Data for this exercise:
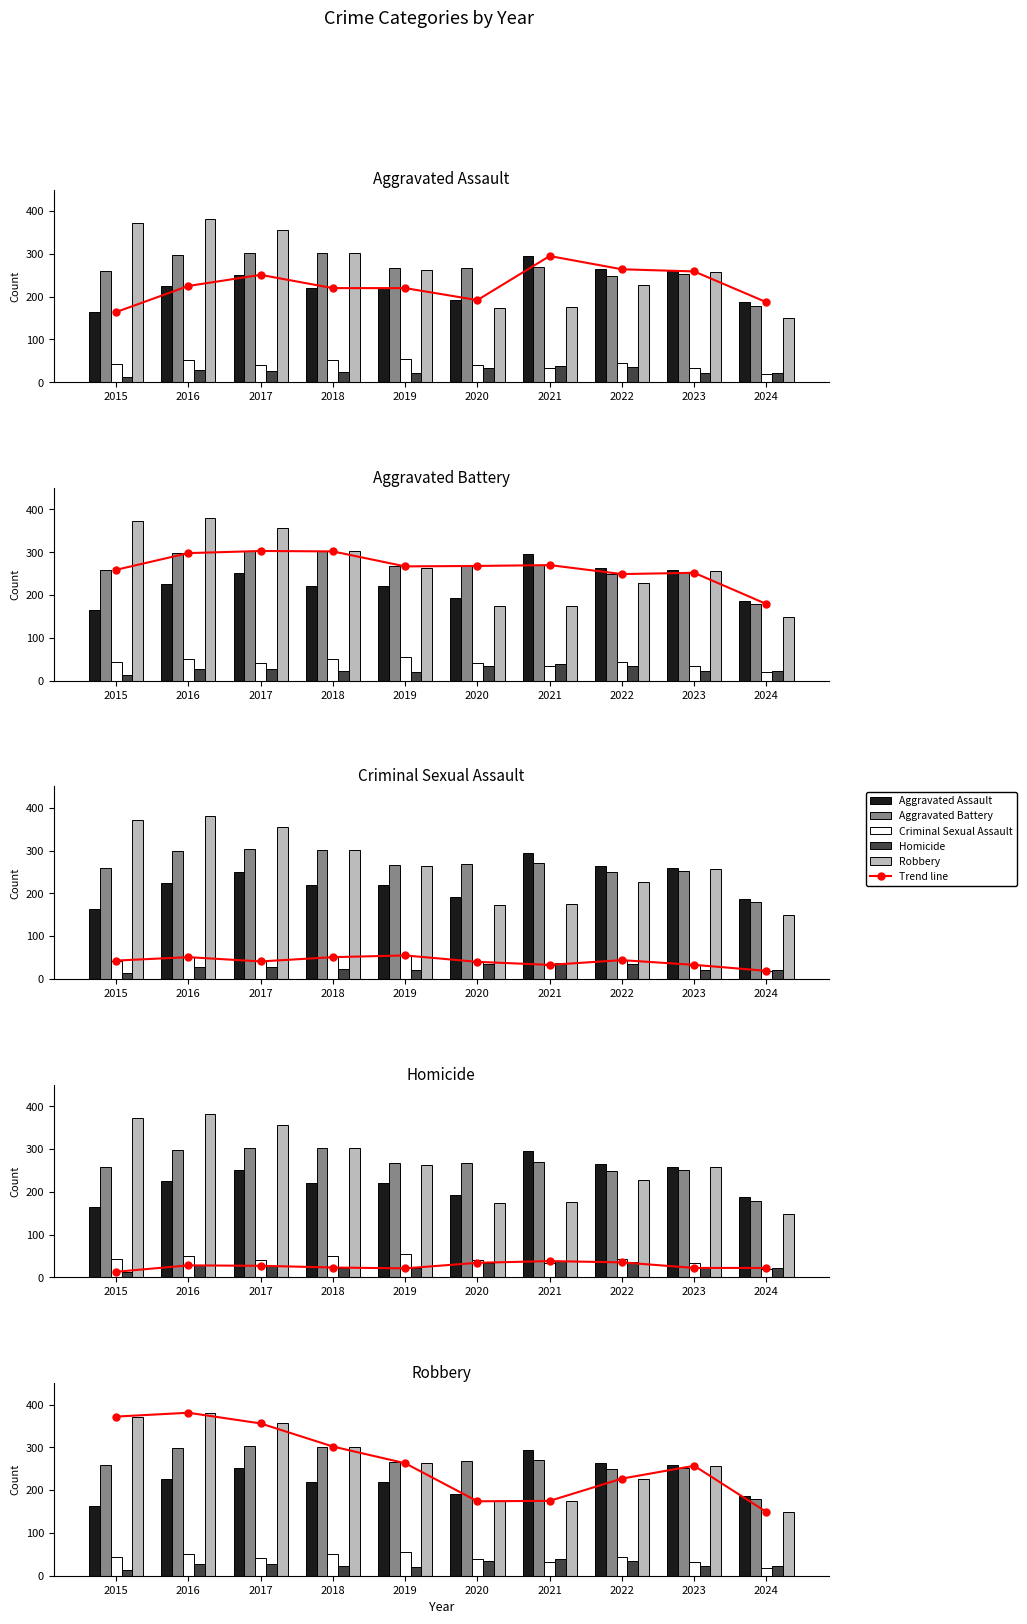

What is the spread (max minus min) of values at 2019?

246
==
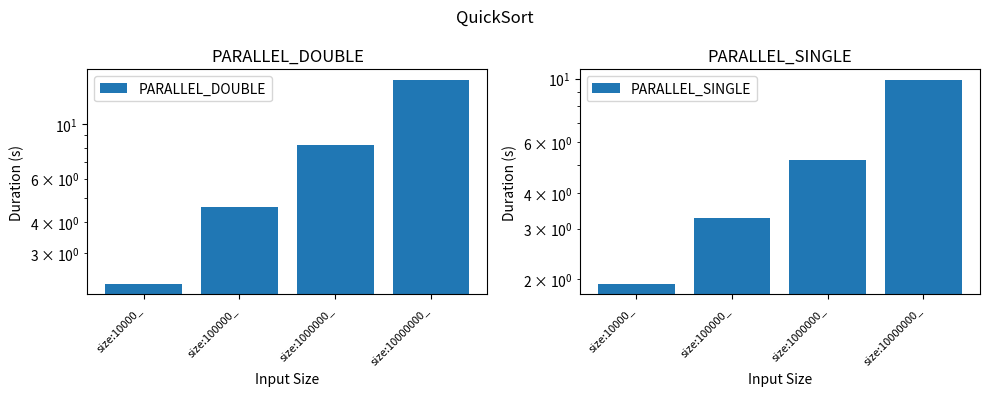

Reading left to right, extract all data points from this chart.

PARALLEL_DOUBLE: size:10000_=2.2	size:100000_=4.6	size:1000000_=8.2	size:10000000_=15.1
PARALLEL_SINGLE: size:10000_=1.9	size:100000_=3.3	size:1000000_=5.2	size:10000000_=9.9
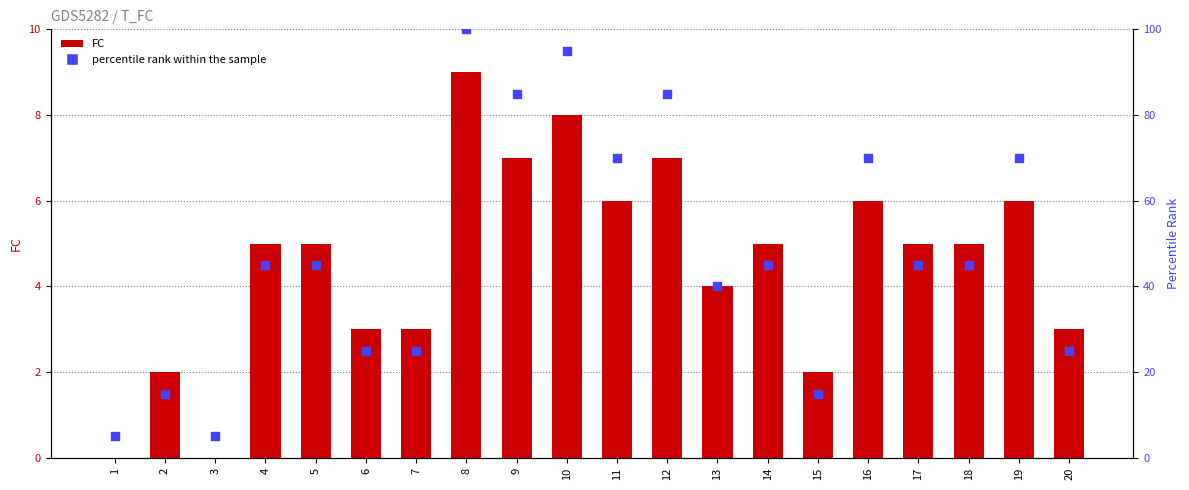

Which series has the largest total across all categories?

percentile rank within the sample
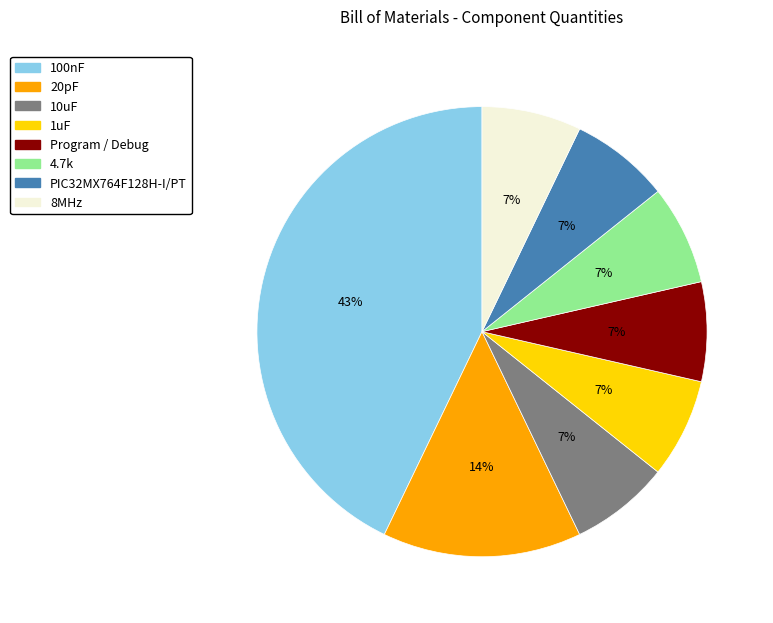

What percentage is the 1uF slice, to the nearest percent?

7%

Request:
How many lines in the records above contain the string "size"? Case counts. Reply with the number only.

Response:
2